The Cabinet on Thursday approved a crucial Bill to confiscate assets of fugitive economic offenders like jeweller Nirav Modi and also decided to tighten the scrutiny of auditing firms by setting up an “oversight body”, effectively stripping the Institute of Chartered Accounts of India (ICAI) of some of its precious regulatory functions. The government will now place the Fugitive Economic Offenders Bill (FEOB), 2017, which was cleared by the Cabinet, in Parliament as soon as the Budget session reconvenes on March 6, finance minister Arun Jaitley said after the Cabinet meeting. Once cleared by Parliament, the law will make it easier to attach all the assets of economic offenders fleeing India to escape the reach of law, even without a conviction. Offences with a value of Rs 100 crore or more will be covered by this law. While the existing Prevention of Money Laundering Act (PMLA) has provisions for the confiscation of an offender’s assets, it can happen only after his conviction, and the confiscation is also limited to the proceeds of the relevant crime. However, the new Bill provides for the attachment of all the assets of offenders, irrespective of whether these are the proceeds of crime or not, Jaitley said.

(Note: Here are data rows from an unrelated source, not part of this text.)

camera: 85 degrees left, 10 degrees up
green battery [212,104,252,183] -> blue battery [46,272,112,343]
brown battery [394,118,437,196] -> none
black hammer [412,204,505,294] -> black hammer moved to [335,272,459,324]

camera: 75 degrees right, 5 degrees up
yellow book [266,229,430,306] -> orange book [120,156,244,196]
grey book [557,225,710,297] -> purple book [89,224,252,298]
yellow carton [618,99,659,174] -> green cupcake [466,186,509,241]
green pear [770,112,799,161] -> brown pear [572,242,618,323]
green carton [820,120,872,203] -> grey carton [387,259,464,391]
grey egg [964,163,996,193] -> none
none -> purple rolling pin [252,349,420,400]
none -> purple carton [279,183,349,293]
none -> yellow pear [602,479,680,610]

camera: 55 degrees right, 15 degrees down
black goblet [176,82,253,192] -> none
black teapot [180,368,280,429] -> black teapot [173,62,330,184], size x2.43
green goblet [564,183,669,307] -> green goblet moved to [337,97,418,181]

The Cabinet’s clearance to the National Financial Reporting Authority (NAFRA), as envisaged in the Companies Act, 2013, will see the body working as a regulator for auditors of all listed and large unlisted firms above a certain threshold. The ICAI, the apex body of chartered accountants that currently functions as a self regulator, will continue to be the watchdog of other smaller unlisted firms. Moreover, ICAI’s other functions, including conducting examinations for CAs, will continue to be vested with it. NAFRA will comprise a chairman and a maximum of 15 members. “We can’t allow people to make a mockery of law — that you first indulge in loot and then refuse to submit to our legal system,” Jaitley said, in a veiled reference to businessmen like Modi and Vijay Mallya.

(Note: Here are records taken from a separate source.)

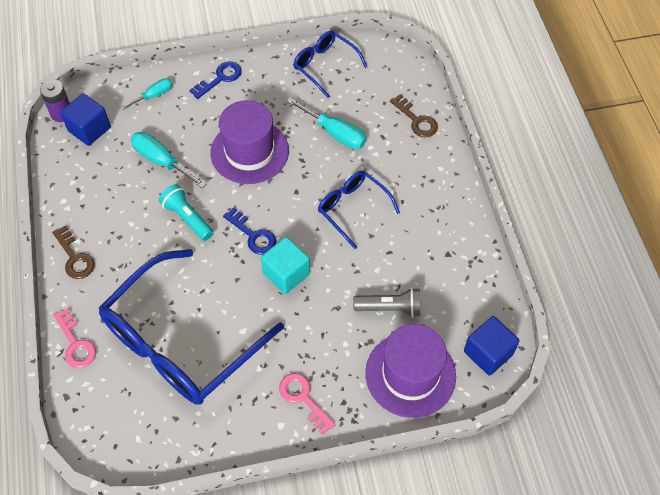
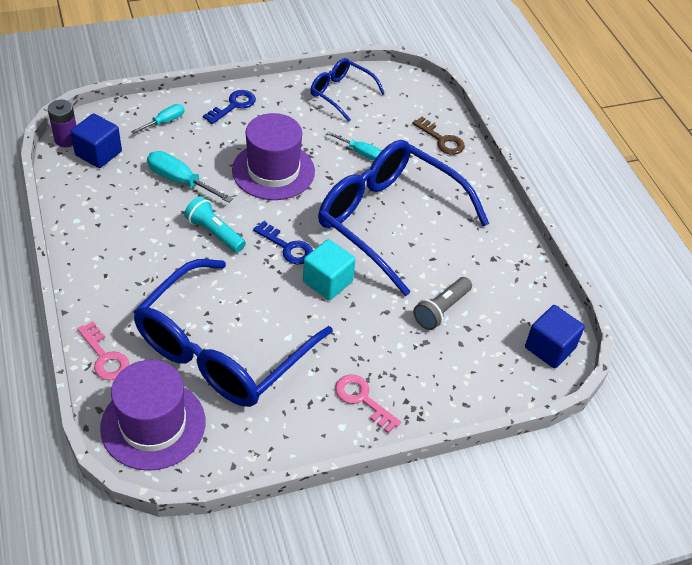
camera: 10 degrees left, 10 degrees down
brown key [52,225,95,279] -> none
turquoise screwdriver [287,98,366,149] -> turquoise screwdriver [327,132,381,160], size x0.63
blue glasses [318,171,400,249] -> blue glasses [318,140,489,296], size x2.02
grey flashlight [353,288,420,318] -> grey flashlight turned 135 degrees clockwise [413,277,472,330]
purple hat [365,324,456,418] -> purple hat moved to [100,360,205,471]

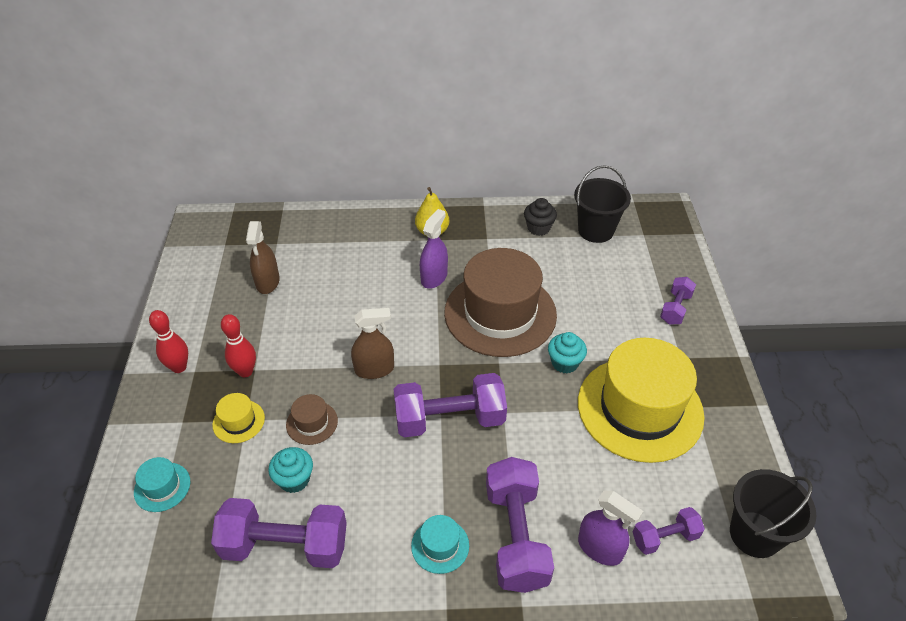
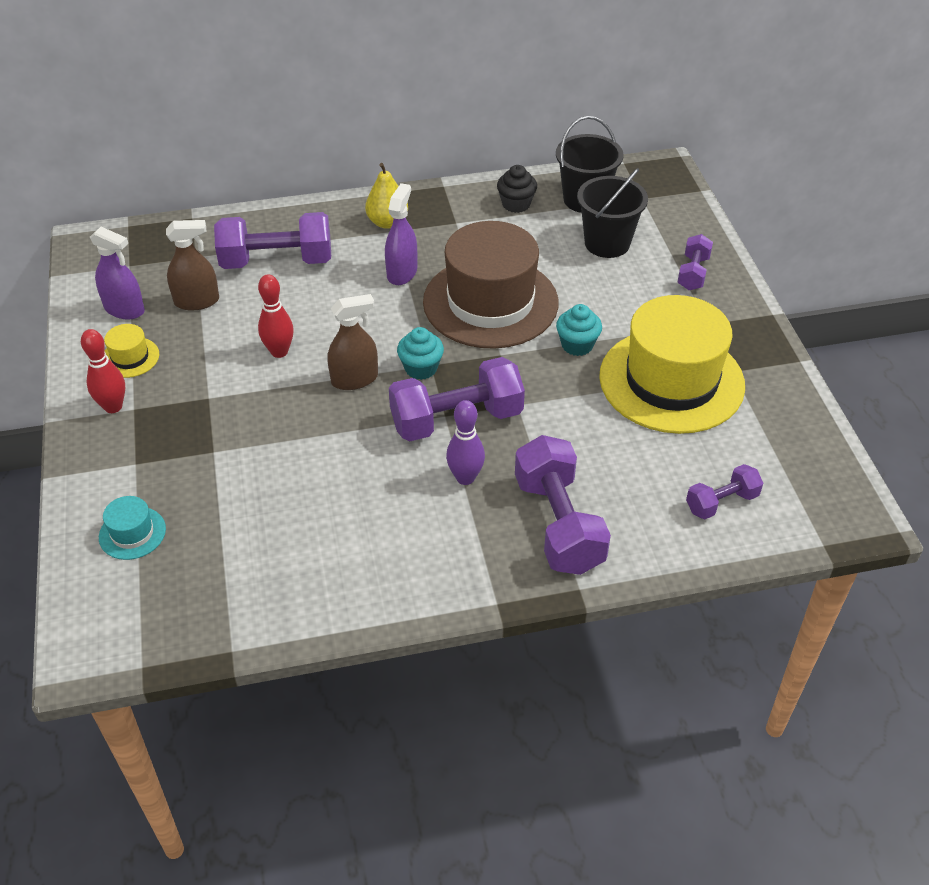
camera: 10 degrees left, 0 degrees up
purple dumbbell [211,498,347,568] -> purple dumbbell moved to [214,212,331,269]
yellow hat [213,393,265,443] -> yellow hat moved to [104,324,159,378]
red bowling pin [221,314,256,377] -> red bowling pin moved to [258,274,294,358]
brown spray bottle [246,221,280,294] -> brown spray bottle turned 90 degrees counterclockwise [166,220,219,310]
turquoise cupcake [268,447,313,493] -> turquoise cupcake moved to [397,327,444,380]
brown hat [286,394,338,445] -> none
turquoise hat [411,515,469,574] -> none
purple spray bottle [578,491,643,566] -> purple spray bottle moved to [90,227,145,320]
black bucket [730,469,816,558] -> black bucket moved to [577,168,648,258]
none -> purple bowling pin [446,400,485,485]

The decision to set up NAFRA seemed to have been prompted by the government’s perception of ICAI’s inability to discipline some of its auditor-members found to have indulged in professional misconduct, said Pavan Kumar Vijay, founder of consultancy firm Corporate Professionals. “It’s a welcome move.” Commenting on FEOB, Jaitley said to attach the foreign assets of a fugitive offender, the cooperation of the relevant country will be required. FEOB will empower special courts to declare one a fugitive economic offender and allow designated investigating agencies to attach his assets, without any encumbrances.